[Opening Information given section]

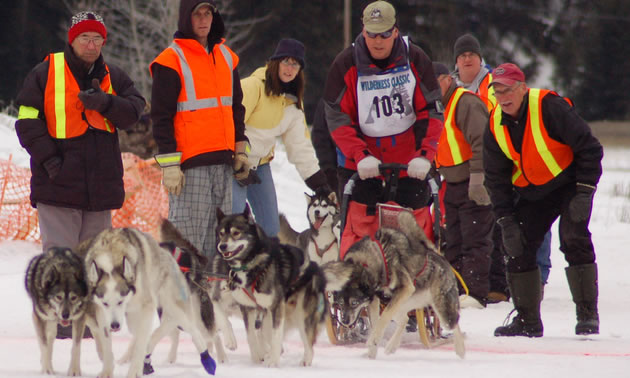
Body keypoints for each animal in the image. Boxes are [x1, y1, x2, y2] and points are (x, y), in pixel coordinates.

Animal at [25, 248, 105, 376]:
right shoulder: (39, 318)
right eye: (58, 297)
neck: (64, 267)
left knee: (96, 329)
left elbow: (76, 346)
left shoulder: (79, 318)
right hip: (49, 322)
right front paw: (47, 370)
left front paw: (74, 370)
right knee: (49, 338)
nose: (66, 315)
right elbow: (44, 345)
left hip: (89, 314)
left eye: (74, 298)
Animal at [76, 227, 218, 378]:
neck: (111, 257)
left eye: (120, 301)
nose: (114, 325)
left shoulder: (147, 307)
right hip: (135, 318)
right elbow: (108, 344)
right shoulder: (102, 312)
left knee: (191, 329)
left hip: (173, 306)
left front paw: (133, 372)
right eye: (105, 303)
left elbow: (140, 343)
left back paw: (207, 359)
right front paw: (107, 371)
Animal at [216, 205, 328, 368]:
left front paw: (273, 363)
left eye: (236, 233)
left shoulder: (276, 307)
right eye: (221, 233)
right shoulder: (247, 308)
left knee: (308, 344)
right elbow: (251, 336)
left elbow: (276, 336)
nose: (222, 246)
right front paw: (257, 359)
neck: (252, 265)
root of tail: (317, 269)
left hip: (302, 315)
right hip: (269, 317)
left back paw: (304, 361)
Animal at [326, 211, 464, 358]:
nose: (344, 321)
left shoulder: (405, 288)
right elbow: (376, 322)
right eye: (340, 303)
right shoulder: (374, 300)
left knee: (454, 322)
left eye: (354, 303)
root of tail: (438, 255)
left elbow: (383, 319)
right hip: (400, 303)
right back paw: (391, 346)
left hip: (440, 309)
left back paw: (460, 349)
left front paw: (372, 340)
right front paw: (371, 353)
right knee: (404, 319)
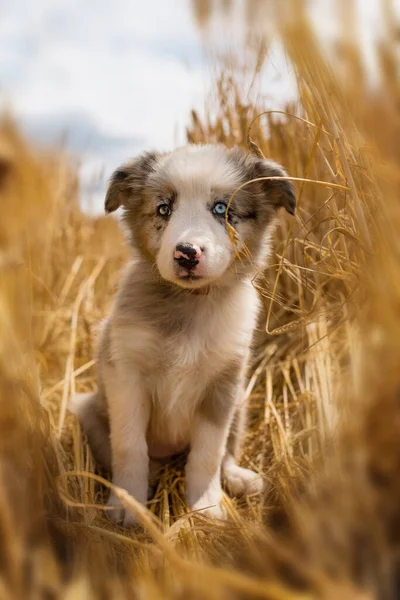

[Closing Information given section]

Prompt: Each line of the material goes into your copy unchanged, but no picture does.

Solved problem:
Body keypoints for each animal in the image. Boxes are [x1, y1, x2, y2] and points are (x, y), in pixel coordinates.

Animal at [25, 248, 105, 376]:
right shoulder: (39, 318)
right eye: (58, 297)
neck: (64, 267)
left knee: (96, 329)
left elbow: (76, 346)
left shoulder: (79, 318)
right hip: (49, 322)
right front paw: (47, 370)
left front paw: (74, 370)
right knee: (49, 338)
nose: (66, 315)
right elbow: (44, 345)
left hip: (89, 314)
left eye: (74, 298)
Animal at [76, 227, 218, 378]:
neck: (111, 257)
left eye: (120, 301)
nose: (114, 325)
left shoulder: (147, 307)
right hip: (135, 318)
right elbow: (108, 344)
right shoulder: (102, 312)
left knee: (191, 329)
left hip: (173, 306)
left front paw: (133, 372)
right eye: (105, 303)
left elbow: (140, 343)
left back paw: (207, 359)
right front paw: (107, 371)
Animal at [216, 205, 328, 368]:
left front paw: (273, 363)
left eye: (236, 233)
left shoulder: (276, 307)
right eye: (221, 233)
right shoulder: (247, 308)
left knee: (308, 344)
right elbow: (251, 336)
left elbow: (276, 336)
nose: (222, 246)
right front paw: (257, 359)
neck: (252, 265)
root of tail: (317, 269)
left hip: (302, 315)
right hip: (269, 317)
left back paw: (304, 361)
Animal at [326, 211, 464, 358]:
nose: (344, 321)
left shoulder: (405, 288)
right elbow: (376, 322)
right eye: (340, 303)
right shoulder: (374, 300)
left knee: (454, 322)
left eye: (354, 303)
root of tail: (438, 255)
left elbow: (383, 319)
right hip: (400, 303)
right back paw: (391, 346)
left hip: (440, 309)
left back paw: (460, 349)
left front paw: (372, 340)
right front paw: (371, 353)
right knee: (404, 319)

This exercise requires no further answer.